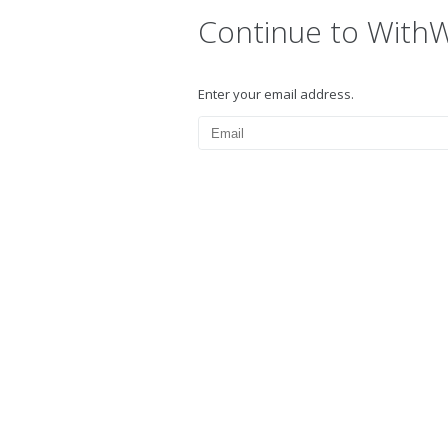
Continue to With
Enter your email address.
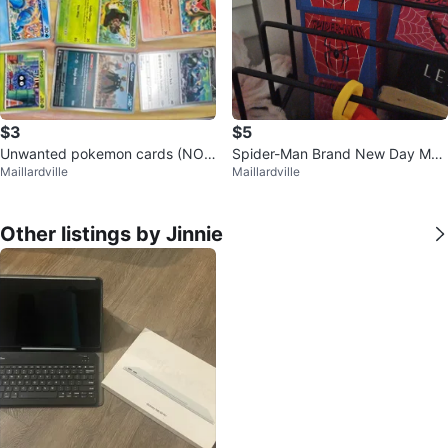
$3
$5
Unwanted pokemon cards (NOT
Spider-Man Brand New Day Mar
Maillardville
Maillardville
IN SLEEVES)
vel Studios Box
Other listings by Jinnie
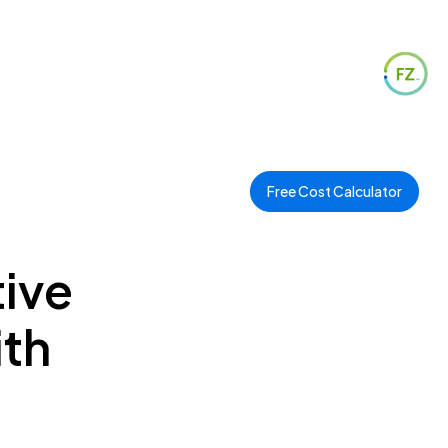
Free Cost Calculator
ive
ith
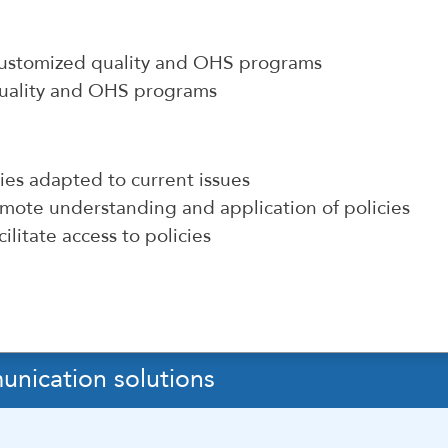
 customized quality and OHS programs
quality and OHS programs
cies adapted to current issues
mote understanding and application of policies
ilitate access to policies
unication solutions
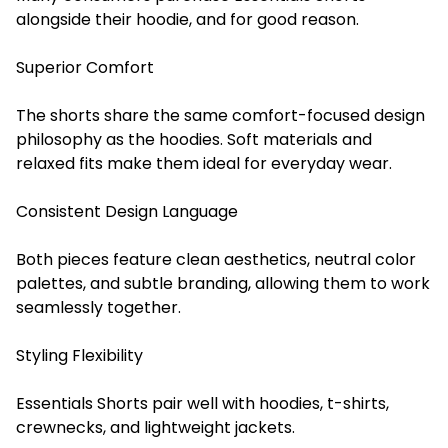
alongside their hoodie, and for good reason.
Superior Comfort
The shorts share the same comfort-focused design
philosophy as the hoodies. Soft materials and
relaxed fits make them ideal for everyday wear.
Consistent Design Language
Both pieces feature clean aesthetics, neutral color
palettes, and subtle branding, allowing them to work
seamlessly together.
Styling Flexibility
Essentials Shorts pair well with hoodies, t-shirts,
crewnecks, and lightweight jackets.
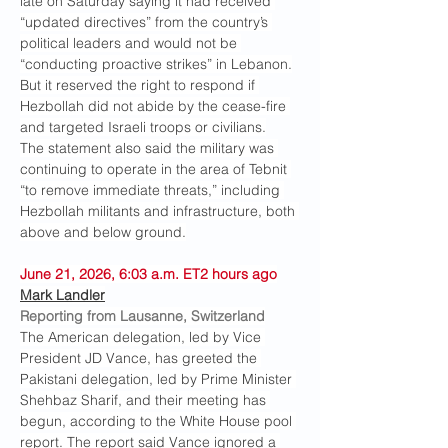
late on Saturday saying it had received 
“updated directives” from the country’s 
political leaders and would not be 
“conducting proactive strikes” in Lebanon.
But it reserved the right to respond if 
Hezbollah did not abide by the cease-fire 
and targeted Israeli troops or civilians.
The statement also said the military was 
continuing to operate in the area of Tebnit 
“to remove immediate threats,” including 
Hezbollah militants and infrastructure, both 
above and below ground.
June 21, 2026, 6:03 a.m. ET2 hours ago
Mark Landler
Reporting from Lausanne, Switzerland
The American delegation, led by Vice 
President JD Vance, has greeted the 
Pakistani delegation, led by Prime Minister 
Shehbaz Sharif, and their meeting has 
begun, according to the White House pool 
report. The report said Vance ignored a 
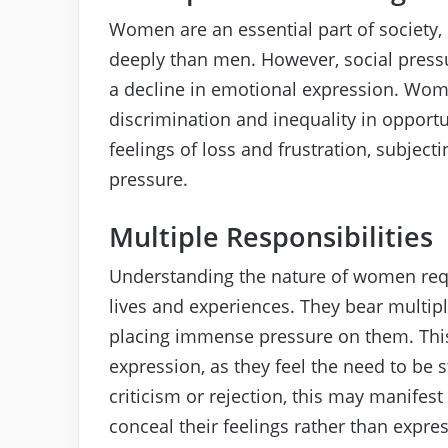
Women are an essential part of society,
deeply than men. However, social pressu
a decline in emotional expression. Wome
discrimination and inequality in opportu
feelings of loss and frustration, subje
pressure.
Multiple Responsibilities
Understanding the nature of women requi
lives and experiences. They bear multipl
placing immense pressure on them. This
expression, as they feel the need to be 
criticism or rejection, this may manifes
conceal their feelings rather than expre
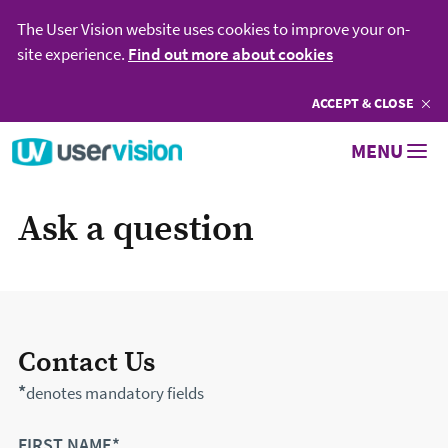
The User Vision website uses cookies to improve your on-
site experience.
Find out more about cookies
ACCEPT
COOKIES
& CLOSE
Go to User Vision homepage
MENU
Ask a question
Contact Us
*
denotes mandatory fields
FIRST NAME*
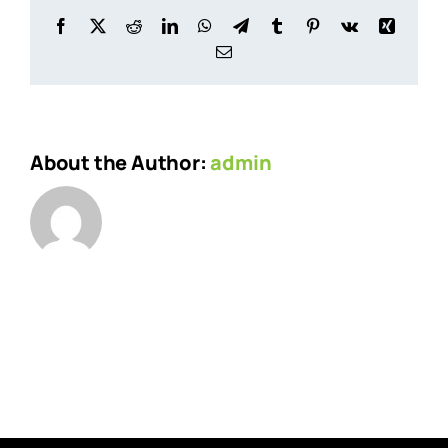
Facebook
X
Reddit
LinkedIn
WhatsApp
Telegram
Tumblr
Pinterest
Vk
Xing
Email
About the Author:
admin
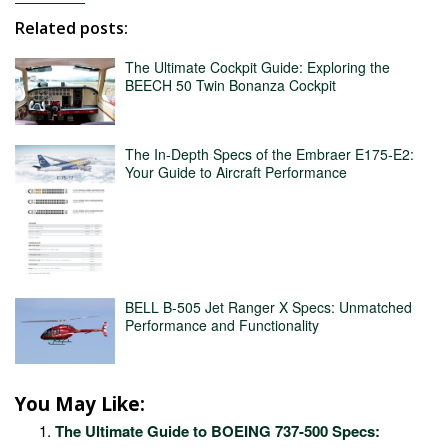
Related posts:
The Ultimate Cockpit Guide: Exploring the
BEECH 50 Twin Bonanza Cockpit
The In-Depth Specs of the Embraer E175-E2:
Your Guide to Aircraft Performance
BELL B-505 Jet Ranger X Specs: Unmatched
Performance and Functionality
You May Like:
The Ultimate Guide to BOEING 737-500 Specs:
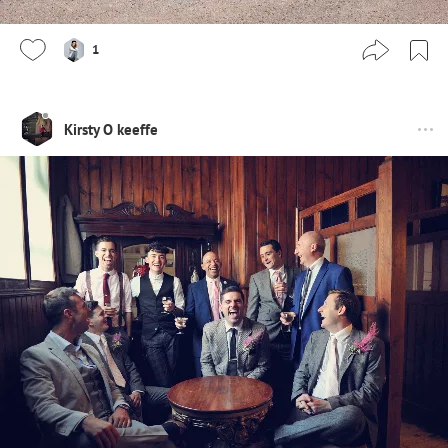
1
Kirsty O keeffe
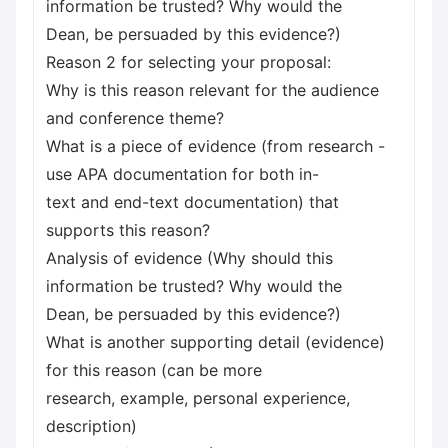
information be trusted? Why would the
Dean, be persuaded by this evidence?)
Reason 2 for selecting your proposal:
Why is this reason relevant for the audience
and conference theme?
What is a piece of evidence (from research -
use APA documentation for both in-
text and end-text documentation) that
supports this reason?
Analysis of evidence (Why should this
information be trusted? Why would the
Dean, be persuaded by this evidence?)
What is another supporting detail (evidence)
for this reason (can be more
research, example, personal experience,
description)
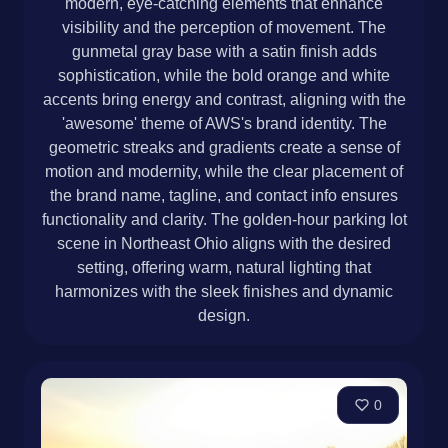
modern, eye-catching elements that enhance
visibility and the perception of movement. The
gunmetal gray base with a satin finish adds
sophistication, while the bold orange and white
accents bring energy and contrast, aligning with the
'awesome' theme of AWS's brand identity. The
geometric streaks and gradients create a sense of
motion and modernity, while the clear placement of
the brand name, tagline, and contact info ensures
functionality and clarity. The golden-hour parking lot
scene in Northeast Ohio aligns with the desired
setting, offering warm, natural lighting that
harmonizes with the sleek finishes and dynamic
design.
0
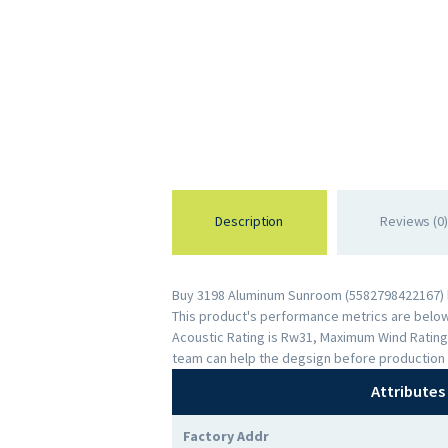
Description
Reviews (0)
Buy 3198 Aluminum Sunroom (5582798422167) by
This product's performance metrics are below: 
Acoustic Rating is Rw31, Maximum Wind Rating
team can help the degsign before production 
Attributes
Factory Addr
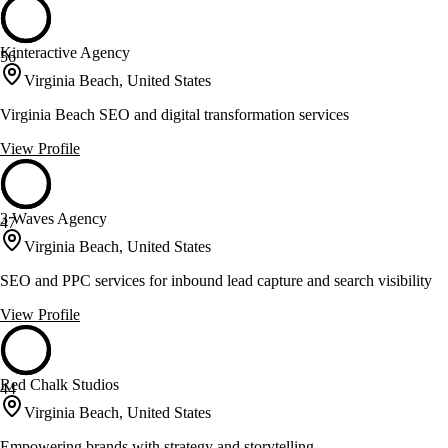
Kinteractive Agency
56
Virginia Beach, United States
Virginia Beach SEO and digital transformation services
View Profile
3 Waves Agency
47
Virginia Beach, United States
SEO and PPC services for inbound lead capture and search visibility
View Profile
Red Chalk Studios
44
Virginia Beach, United States
Empowering brands with strategy and storytelling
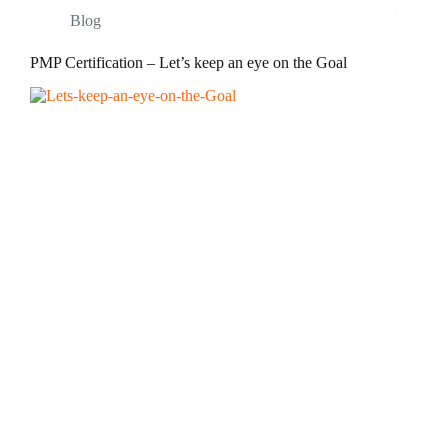
Blog
PMP Certification – Let’s keep an eye on the Goal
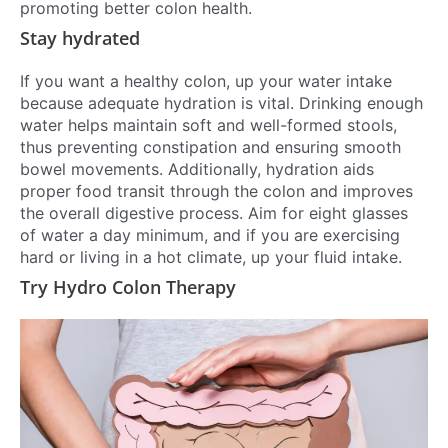
promoting better colon health.
Stay hydrated
If you want a healthy colon, up your water intake
because adequate hydration is vital. Drinking enough
water helps maintain soft and well-formed stools,
thus preventing constipation and ensuring smooth
bowel movements. Additionally, hydration aids
proper food transit through the colon and improves
the overall digestive process. Aim for eight glasses
of water a day minimum, and if you are exercising
hard or living in a hot climate, up your fluid intake.
Try Hydro Colon Therapy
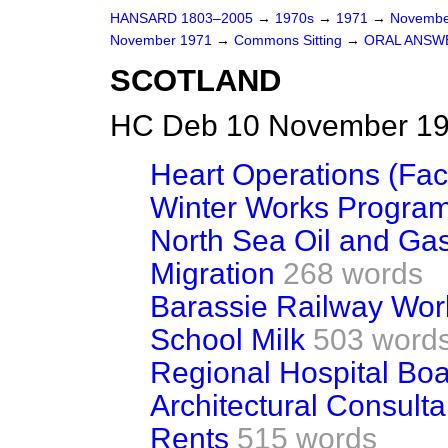
HANSARD 1803–2005
→
1970s
→
1971
→
Novembe
November 1971
→
Commons Sitting
→
ORAL ANSW
SCOTLAND
HC Deb 10 November 197
Heart Operations (Faci
Winter Works Progra
North Sea Oil and Ga
Migration
268 words
Barassie Railway Wor
School Milk
503 word
Regional Hospital Bo
Architectural Consulta
Rents
515 words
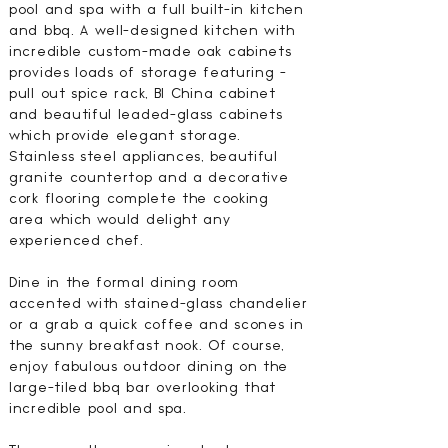
pool and spa with a full built-in kitchen
and bbq. A well-designed kitchen with
incredible custom-made oak cabinets
provides loads of storage featuring -
pull out spice rack, BI China cabinet
and beautiful leaded-glass cabinets
which provide elegant storage.
Stainless steel appliances, beautiful
granite countertop and a decorative
cork flooring complete the cooking
area which would delight any
experienced chef.
Dine in the formal dining room
accented with stained-glass chandelier
or a grab a quick coffee and scones in
the sunny breakfast nook. Of course,
enjoy fabulous outdoor dining on the
large-tiled bbq bar overlooking that
incredible pool and spa.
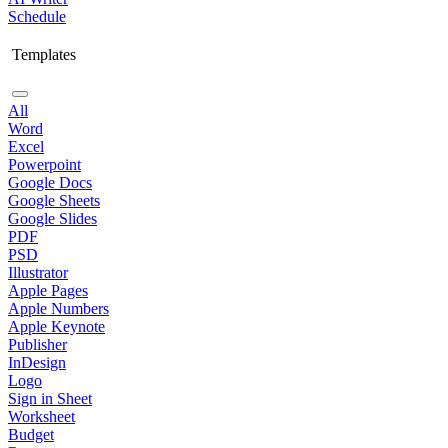
Schedule
Templates
All
Word
Excel
Powerpoint
Google Docs
Google Sheets
Google Slides
PDF
PSD
Illustrator
Apple Pages
Apple Numbers
Apple Keynote
Publisher
InDesign
Logo
Sign in Sheet
Worksheet
Budget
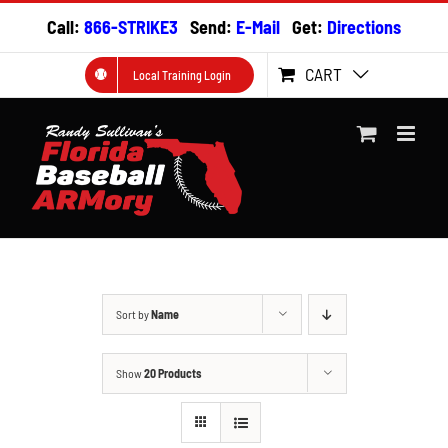
Skip
Call:
866-STRIKE3
Send:
E-Mail
Get:
Directions
to
content
CART
Local Training Login
Sort by
Name
Show
20 Products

*WHAT YOU HAVE TO DO:* Reproduce word for word everything from the beginning of the records down to and including the line that contains "crewnecks, and lightweight jackets.". Leave the pictures out.

*SOLUTION:*
Continue to With
Enter your email address.
$3
$5
Unwanted pokemon cards (NOT
Spider-Man Brand New Day Mar
Maillardville
Maillardville
IN SLEEVES)
vel Studios Box
Other listings by Jinnie
Free Cost Calculator
ive
ith
 customized quality and OHS programs
quality and OHS programs
cies adapted to current issues
mote understanding and application of policies
ilitate access to policies
unication solutions
alongside their hoodie, and for good reason.
Superior Comfort
The shorts share the same comfort-focused design
philosophy as the hoodies. Soft materials and
relaxed fits make them ideal for everyday wear.
Consistent Design Language
Both pieces feature clean aesthetics, neutral color
palettes, and subtle branding, allowing them to work
seamlessly together.
Styling Flexibility
Essentials Shorts pair well with hoodies, t-shirts,
crewnecks, and lightweight jackets.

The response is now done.